Vizepräsident Willi Mittelstädt:

Herr Zimmer, von Herrn Farle und von Frau Frederking liegen Wortmeldungen vor. Herr Farle, Sie haben für eine Kurzintervention das Wort.


Robert Farle (AfD):

Sehr geehrter Herr Präsident! Sehr geehrte Damen und Herren! Ich frage mich, wie lange die Christlich-Demokratische Union das weitermachen will, dass sie unter dem Mantel der Landesregierung die Touristik kaputtmacht und zerstört und als CDU-Fraktion betont, wie sehr sie sich für die Geschäftsleute in diesen Branchen einsetzt. Das passt ja wohl offensichtlich in keiner Weise zusammen. Es ist ein absolutes Armutszeugnis, das Sie hier abgeben. Mehr sage ich nicht dazu. - Vielen Dank.

(Zustimmung)


Vizepräsident Willi Mittelstädt:

Herr Zimmer, wenn Sie es möchten, dann können Sie jetzt darauf antworten.


Lars-Jörn Zimmer (CDU):

Ja, ganz kurz. - Die pandemische Lage ist keine politische, sondern es ist eine pandemische Situation, mit der wir umzugehen haben. Hier haben wir den Spagat zwischen dem Schutz der Bevölkerung, dem Gesundheitsschutz und den berechtigten Interessen der Handels- und Gewerbetreibenden zu machen. Das tun wir verantwortungsvoll und verantwortungsbewusst.

(Beifall)


Vizepräsident Willi Mittelstädt:

Frau Frederking hatte sich noch gemeldet. - Bitte, Sie haben jetzt das Wort.
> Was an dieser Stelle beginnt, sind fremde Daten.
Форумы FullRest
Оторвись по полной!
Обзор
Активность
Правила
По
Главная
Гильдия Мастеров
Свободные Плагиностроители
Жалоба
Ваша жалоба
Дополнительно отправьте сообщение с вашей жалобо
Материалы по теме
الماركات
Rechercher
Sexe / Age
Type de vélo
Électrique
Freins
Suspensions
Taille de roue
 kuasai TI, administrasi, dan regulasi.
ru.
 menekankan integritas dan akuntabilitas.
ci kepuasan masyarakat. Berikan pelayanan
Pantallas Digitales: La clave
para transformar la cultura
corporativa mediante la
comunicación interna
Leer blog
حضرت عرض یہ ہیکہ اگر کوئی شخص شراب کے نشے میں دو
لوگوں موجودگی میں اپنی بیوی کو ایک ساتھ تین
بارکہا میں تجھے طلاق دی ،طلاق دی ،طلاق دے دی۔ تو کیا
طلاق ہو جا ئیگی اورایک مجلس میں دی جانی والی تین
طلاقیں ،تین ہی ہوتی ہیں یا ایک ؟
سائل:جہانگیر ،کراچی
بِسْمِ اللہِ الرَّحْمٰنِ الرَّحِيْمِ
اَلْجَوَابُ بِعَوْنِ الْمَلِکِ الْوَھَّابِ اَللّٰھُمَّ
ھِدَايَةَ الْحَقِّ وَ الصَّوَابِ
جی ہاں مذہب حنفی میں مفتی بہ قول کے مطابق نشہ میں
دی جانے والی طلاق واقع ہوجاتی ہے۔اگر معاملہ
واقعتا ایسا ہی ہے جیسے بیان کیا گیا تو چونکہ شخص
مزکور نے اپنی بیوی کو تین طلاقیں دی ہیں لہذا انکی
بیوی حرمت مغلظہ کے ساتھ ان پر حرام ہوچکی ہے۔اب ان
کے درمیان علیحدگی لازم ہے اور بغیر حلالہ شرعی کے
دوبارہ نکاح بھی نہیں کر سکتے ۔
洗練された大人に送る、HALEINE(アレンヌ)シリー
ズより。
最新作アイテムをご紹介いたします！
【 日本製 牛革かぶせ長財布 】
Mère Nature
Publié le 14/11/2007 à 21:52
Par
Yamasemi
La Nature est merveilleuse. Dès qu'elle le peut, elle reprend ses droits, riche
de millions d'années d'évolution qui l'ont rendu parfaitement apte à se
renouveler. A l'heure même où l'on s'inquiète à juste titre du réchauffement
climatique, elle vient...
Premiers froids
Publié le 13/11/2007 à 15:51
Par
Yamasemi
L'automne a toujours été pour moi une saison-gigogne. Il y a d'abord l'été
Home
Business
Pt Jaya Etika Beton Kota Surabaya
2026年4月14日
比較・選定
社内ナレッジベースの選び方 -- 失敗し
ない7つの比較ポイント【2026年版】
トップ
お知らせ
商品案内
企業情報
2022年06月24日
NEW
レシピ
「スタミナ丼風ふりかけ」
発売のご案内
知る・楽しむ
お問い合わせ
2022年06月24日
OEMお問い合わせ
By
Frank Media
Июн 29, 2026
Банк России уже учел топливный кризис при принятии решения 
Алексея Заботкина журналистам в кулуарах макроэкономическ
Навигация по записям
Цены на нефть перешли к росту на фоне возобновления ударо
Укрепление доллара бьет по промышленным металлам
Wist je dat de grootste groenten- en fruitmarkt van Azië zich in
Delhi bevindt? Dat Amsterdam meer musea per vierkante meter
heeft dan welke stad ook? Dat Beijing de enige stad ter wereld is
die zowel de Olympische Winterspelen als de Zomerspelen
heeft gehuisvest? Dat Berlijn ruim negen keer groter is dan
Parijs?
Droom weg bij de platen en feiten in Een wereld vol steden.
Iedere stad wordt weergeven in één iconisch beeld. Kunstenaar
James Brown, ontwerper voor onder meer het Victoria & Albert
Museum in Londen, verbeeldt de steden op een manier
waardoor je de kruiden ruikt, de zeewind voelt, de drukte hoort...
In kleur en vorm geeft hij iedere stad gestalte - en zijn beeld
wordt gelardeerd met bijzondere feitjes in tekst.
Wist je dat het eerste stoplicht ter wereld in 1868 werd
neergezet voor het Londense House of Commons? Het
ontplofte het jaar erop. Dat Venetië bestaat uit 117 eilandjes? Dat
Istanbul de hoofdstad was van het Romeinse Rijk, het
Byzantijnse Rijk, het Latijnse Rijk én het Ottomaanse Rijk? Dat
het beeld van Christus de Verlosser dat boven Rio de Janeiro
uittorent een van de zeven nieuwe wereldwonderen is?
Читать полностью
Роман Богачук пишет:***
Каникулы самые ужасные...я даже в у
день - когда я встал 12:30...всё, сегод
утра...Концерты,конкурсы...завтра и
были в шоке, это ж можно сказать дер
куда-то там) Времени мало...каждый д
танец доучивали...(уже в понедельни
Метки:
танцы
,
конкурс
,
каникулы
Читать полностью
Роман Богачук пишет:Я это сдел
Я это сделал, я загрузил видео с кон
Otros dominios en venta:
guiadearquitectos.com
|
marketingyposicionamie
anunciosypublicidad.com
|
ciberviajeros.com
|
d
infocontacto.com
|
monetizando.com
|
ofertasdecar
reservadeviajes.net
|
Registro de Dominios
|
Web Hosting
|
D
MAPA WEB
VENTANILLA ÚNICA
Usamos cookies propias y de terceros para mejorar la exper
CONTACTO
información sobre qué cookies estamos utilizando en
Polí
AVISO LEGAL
Dorothea Frederking (GRÜNE):

Herr Zimmer, ich weiß nicht mehr exakt, was Sie gesagt haben. Ich glaube, Sie haben gesagt: Wir sollten überlegen, ob die Menschen reisen dürfen, gemeinsam miteinander Essen gehen oder vielleicht auch übernachten dürfen.


Lars-Jörn Zimmer (CDU):

Im Familienverbund, ja.


Dorothea Frederking (GRÜNE):

Im Familienverbund, also Familien, die nicht in einem Haushalt leben; darum geht es ja. - Meine Frage ist: Sind die Voraussetzungen für die Pandemiefestigkeit gegeben? Ich verstehe unter Pandemiefestigkeit, dass man Bedingungen hat, bei denen man sich mit allerhöchster Wahrscheinlichkeit nicht gegenseitig ansteckt.

Sind die Voraussetzungen dafür gegeben? Was sind Ihre Vorschläge für die Pandemiefestigkeit? Was muss nach Ihrer Meinung erfüllt sein, um die Einschränkungen zurücknehmen zu können?


Vizepräsident Willi Mittelstädt:

Herr Zimmer, Sie haben jetzt das Wort.


Lars-Jörn Zimmer (CDU):

Vielen Dank für die Frage. - Unsere Hotel- und Gastronomiebetriebe haben in den zurückliegenden Monaten extreme Aufwendungen betrieben, um nicht nur in Hygieneschutzkonzepte, sondern auch in deren Umsetzung zu investieren. Das heißt, es ist in Luftfilteranlagen, in Luftreinigungsgeräte und in Trennwände investiert worden. Die Platzanzahl ist verringert worden, um die Abstände einhalten zu können.

Ich habe heute mit Freude aufgenommen, dass diese Luca-App, die die Kontaktnachverfolgung zu den Gesundheitsämtern gewährleistet, jetzt im Landes- und im Bundesmaßstab eingesetzt werden soll. Das alles sind Mittel und Möglichkeiten, die ein gefahrloses Übernachten und Speisen in der Gaststätte im Familienverbund wieder möglich machen.